The increase in the overall revenue receipts and expenditure of the 21 states in the period under review lagged behind the Budget estimates, while the capital outlays and net lending remained higher. 

Multiple states are expected to not complete their capital expenditure targets for the current fiscal year owing to election polls and the fall in revenue, an analysis by ICRA Ratings revealed. Aditi Nayar, chief economist, ICRA Ratings, noted that a sharp fall in revenue receipts would lead to a major reduction in state capital spending, which increased to a record 35 per cent during the first half of the current fiscal year. 

The economist stated that to manage their budget estimates, 21 states, whose capex and other macro data is available, would have to make sure that the capex run rate is balanced at 28 per cent in the latter half of the year, reported PTI.

Nayar added that the states maintaining the capex run rate at 28 per cent is unlikely, ‘since model code of conduct is likely to take effect in the March quarter before the general elections’. 

Notably, the combined revenue and fiscal deficits of the 21 states increased to Rs 70,000 crore and Rs 3.5 lakh crore respectively, in the April to September period, against Rs 50,000 crore and Rs 2.4 lakh crore logged in the corresponding period a year earlier. 

The report didn’t include Arunachal Pradesh, Assam, Goa, Manipur, Meghalaya, Mizoram, and Nagaland.
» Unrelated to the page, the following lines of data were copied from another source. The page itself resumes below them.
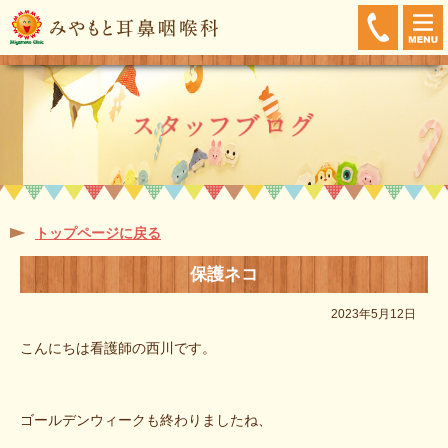
トップページに戻る
保護ネコ
2023年5月12日
こんにちは看護師の西川です。
ゴールデンウィークも終わりましたね、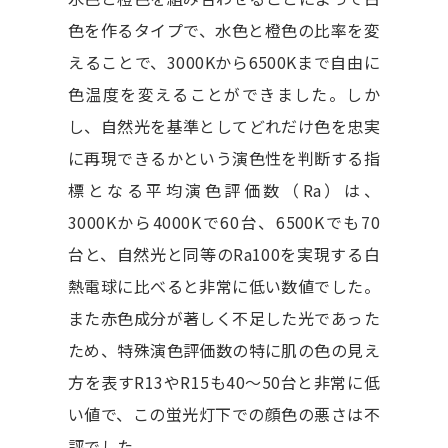
色を作るタイプで、水色と橙色の比率を変
えることで、3000Kから6500Kまで自由に
色温度を変えることができました。しか
し、自然光を基準としてどれだけ色を忠実
に再現できるかという演色性を判断する指
標となる平均演色評価数（Ra）は、
3000Kから4000Kで60台、6500Kでも70
台と、自然光と同等のRa100を実現する白
熱電球に比べると非常に低い数値でした。
また赤色成分が著しく不足した光であった
ため、特殊演色評価数の特に肌の色の見え
方を表すR13やR15も40～50台と非常に低
い値で、この蛍光灯下での顔色の悪さは不
評でした。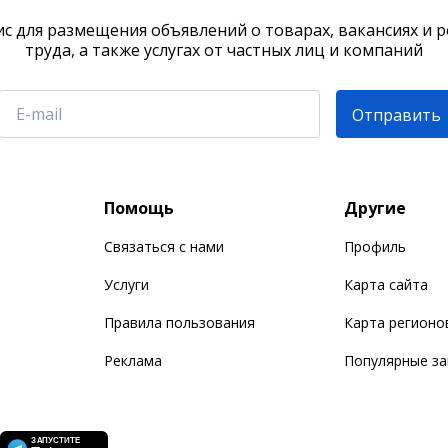
с для размещения объявлений о товарах, вакансиях и 
труда, а также услугах от частных лиц и компаний
Отправить
Помощь
Другие
Связаться с нами
Профиль
Услуги
Карта сайта
Правила пользования
Карта регионо
Реклама
Популярные з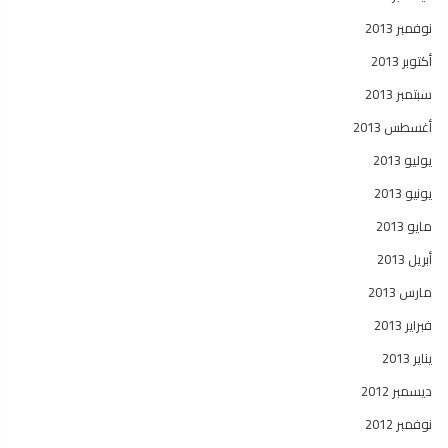
نوفمبر 2013
أكتوبر 2013
سبتمبر 2013
أغسطس 2013
يوليو 2013
يونيو 2013
مايو 2013
أبريل 2013
مارس 2013
فبراير 2013
يناير 2013
ديسمبر 2012
نوفمبر 2012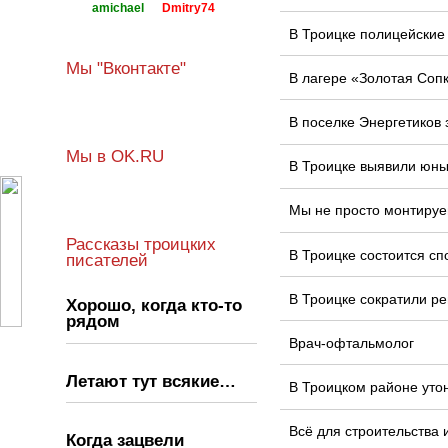
amichael
Dmitry74
В Троицке полицейские
Мы "Вконтакте"
В лагере «Золотая Соп
В поселке Энергетиков
Мы в OK.RU
В Троицке выявили юных
Мы не просто монтируе
Рассказы троицких
В Троицке состоится сп
писателей
В Троицке сократили ре
Хорошо, когда кто‑то
рядом
Врач-офтальмолог
Летают тут всякие…
В Троицком районе уто
Всё для строительства 
Когда зацвели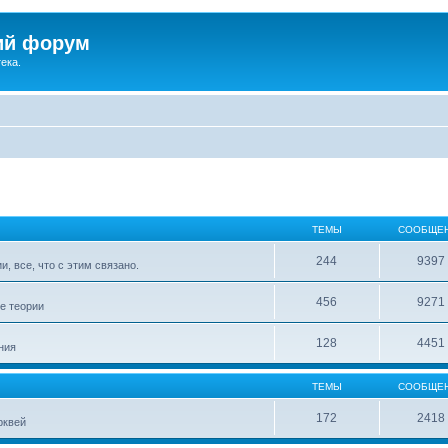
ий форум
ека.
ТЕМЫ
СООБЩЕ
244
9397
, все, что с этим связано.
456
9271
е теории
128
4451
ния
ТЕМЫ
СООБЩЕ
172
2418
рквей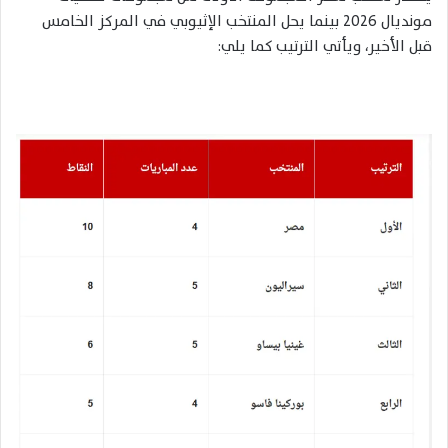
مونديال 2026 بينما يحل المنتخب الإثيوبي في المركز الخامس
قبل الأخير، ويأتي الترتيب كما يلي: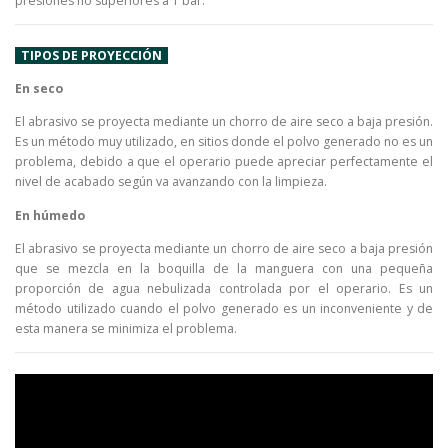
presiones no superiores a 1 bar.
TIPOS DE PROYECCIÓN
En seco
El abrasivo se proyecta mediante un chorro de aire seco a baja presión.
Es un método muy utilizado, en sitios donde el polvo generado no es un
problema, debido a que el operario puede apreciar perfectamente el
nivel de acabado según va avanzando con la limpieza.
En húmedo
El abrasivo se proyecta mediante un chorro de aire seco a baja presión
que se mezcla en la boquilla de la manguera con una pequeña
proporción de agua nebulizada controlada por el operario. Es un
método utilizado cuando el polvo generado es un inconveniente y de
esta manera se minimiza el problema.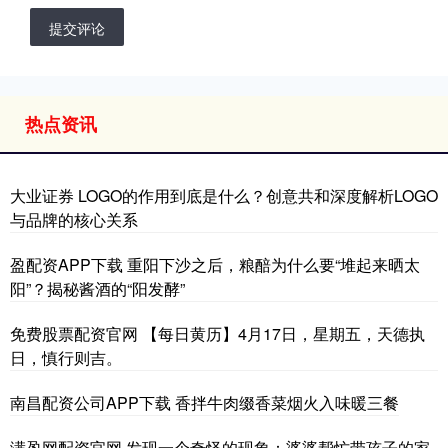
提交评论
热点资讯
大业证券 LOGO的作用到底是什么？创意共和深度解析LOGO
与品牌的核心关系
盈配资APP下载 重阳下沙之后，粮醅为什么要“堆起来晒太
阳”？揭秘酱酒的“阳发酵”
免费股票配资官网 【每日黄历】4月17日，星期五，天德执
日，慎行则吉。
南昌配资公司APP下载 香拌牛肉缀香菜烟火入味暖三餐
满盈网配资官网 发现一个奇怪的现象：婆婆帮忙带孩子的家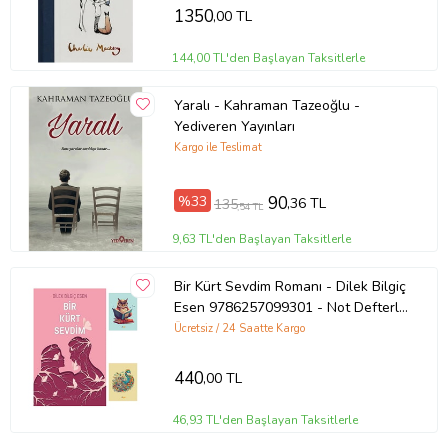
1350
,00 TL
144,00 TL'den Başlayan Taksitlerle
Yaralı - Kahraman Tazeoğlu -
Yediveren Yayınları
Kargo ile Teslimat
%33
90
,36 TL
135
,54 TL
9,63 TL'den Başlayan Taksitlerle
Bir Kürt Sevdim Romanı - Dilek Bilgiç
Esen 9786257099301 - Not Defterli
Seti (Renksiz)
Ücretsiz / 24 Saatte Kargo
440
,00 TL
46,93 TL'den Başlayan Taksitlerle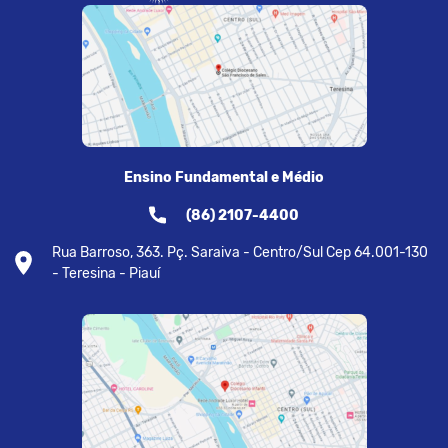
Ensino Fundamental e Médio
(86) 2107-4400
Rua Barroso, 363. Pç. Saraiva - Centro/Sul Cep 64.001-130
- Teresina - Piauí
The increase in the overall revenue receipts and expenditure of these 21 states in the period under review lagged behind the Budget estimates, while the capital outlays and net lending remained higher. 

Nayar added, “This was boosted by the early releases under the scheme for special assistance to states for capital investments (or capex loan) in the April-October period of the current fiscal.”

Revenue receipts and expenditure grew by around 10 per cent in the first six months of the current fiscal year, which were majorly below the growth estimated for the year. The increase in combined revenue receipts of the states weakened to 8.4 per cent in the period under review against 26.4 per cent logged in the year ago period, driven by a sharp cut in grants from the Centre.

At the same time, the annualised growth of combined revenue expenditure of these stated relaxed to 9.6 per cent in the first half of the current fiscal year from 15.5 per cent reported in the year-ago period. Apart from Himachal Pradesh, Karnataka, Kerala, Punjab, and Bengal, the capital spending of the remaining 16 states grew in high double-digits.